Yes, but that is what was bound to happen save with extensive discussions between legislators in individual jurisdictions and English government; and – no surprises – that is what will happen as things stand now. What the paper described as a ‘one way street’ was as noted by the Supreme Court (probably at Lady Hale’s prompting) and is what is happening now.

 

Milk has been spilt by insouciant family lawyers, perhaps; but that is for the historians. Where now? Detailed legislation is being worked out. The draft Jurisdiction and Judgements (Family) (Amendments etc) (EU exit) Regulations 2019 awaits positive resolution approval by MPs (European Union (Withdrawal) Act Sch 7 para 1(1)).

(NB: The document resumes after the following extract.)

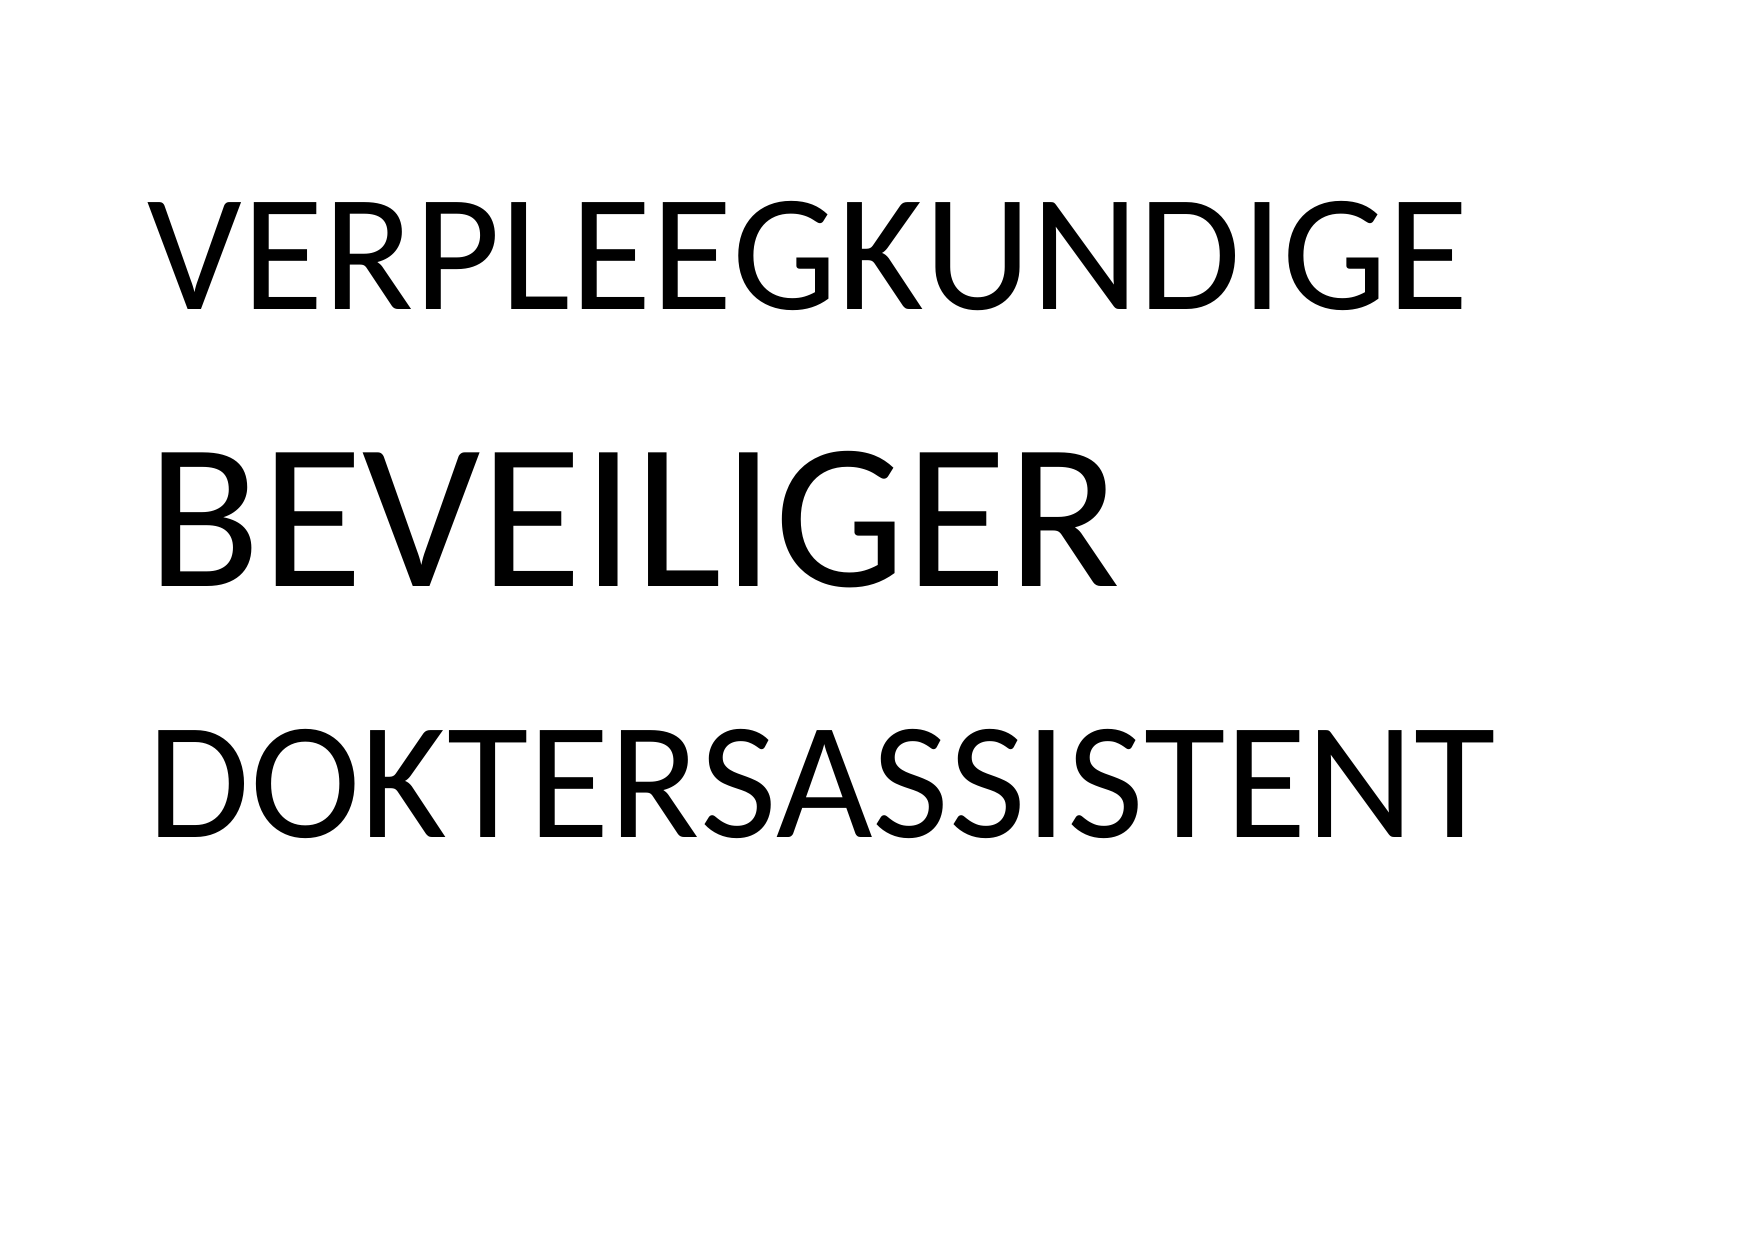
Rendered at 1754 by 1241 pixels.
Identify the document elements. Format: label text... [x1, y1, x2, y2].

It covers a series of mostly minor amendments to statutes and statutory instruments including transitional arrangement for existing cases (draft reg 8). There will be more; and, as we know, there is likely to be a variety of Henry VIII orders as time goes on and cracks appear in the legislative cover.

 

Professional negligence and the Brexit lawyer: Davy-Cheisman

 

As appropriate the common law will fill the gaps in the EU withdrawal legislative scheme. By definition (unless they are legally aided) this will be at expense to the parties to family proceedings. Few will relish their expenditure; and some will look for a scape-goat, beyond the politicians and those who have framed the legislation. One of those who may be in a negligence firing line for a client who has suffered loss may be the client’s lawyer. Can this be mitigated?

 

There are six (at least) references to English lawyers seeking advice from ‘local lawyers’ in the joint note. If such advice is taken does this leave the English lawyer m open to any possibility of a claim if anything does go wrong? The law on solicitors relying on another lawyer – counsel – is dealt with in Davy-Chiesman v Davy-Chiesman [1984] Fam 48, [1984] 1 WLR 291. This is in the case of domestic law. A solicitor must not (per the Times law report) ‘blindly rely on counsel’ (quoting from May LJ in the Court of Appeal judgment).

 

Should Davy-Cheisman cause alarm bells to ring? If a UK lawyer relies on a foreign lawyer and relies on their advice, this has the makings of a Davy-Cheisman trap. A difference is the Davy-Cheisman advice from counsel is on domestic law. EU law advice to family law clients is on foreign law. But if the UK lawyer relies on a foreign lawyer’s advice and the client suffers loss because it proves to be negligent, a question remains as to whether the English lawyer is in anyway implicated. (I have raised this question with both authors of the joint note and have yet to receive any response. In Davey-Cheisman the advising barrister was not involved in the claim against the solicitor by legal aid authorities in the Court of Appeal; but the solicitor was liable in effect for the claimant wife’s costs.)

 

A first step, I should have thought, is to look at the terms of any retainer of the English lawyer and of the local adviser. If the client’s retainer is direct with the local lawyer that must be a start. The client’s advice on the law of the country in question will be from the lawyer on the ground. If the English lawyer takes responsibility for a brief then, unless that is prepared negligently, again it will be for the foreign lawyer to advise and for the English lawyer to make it clear that s/he distances him/herself from that advice, in the sense that (anticipating a Davy-Cheisman claim) the English lawyer advises only on English law. The English lawyer cannot advice on the law – as distinct from domestic procedure – on which supplemental advice is being sought by the client. If the English lawyer adopts the advice Davy-Cheisman problems may arise.

 

If any action here proceeds on the basis of foreign law advice, a form of words will have to be found to avoid any Davy-Cheisman liability.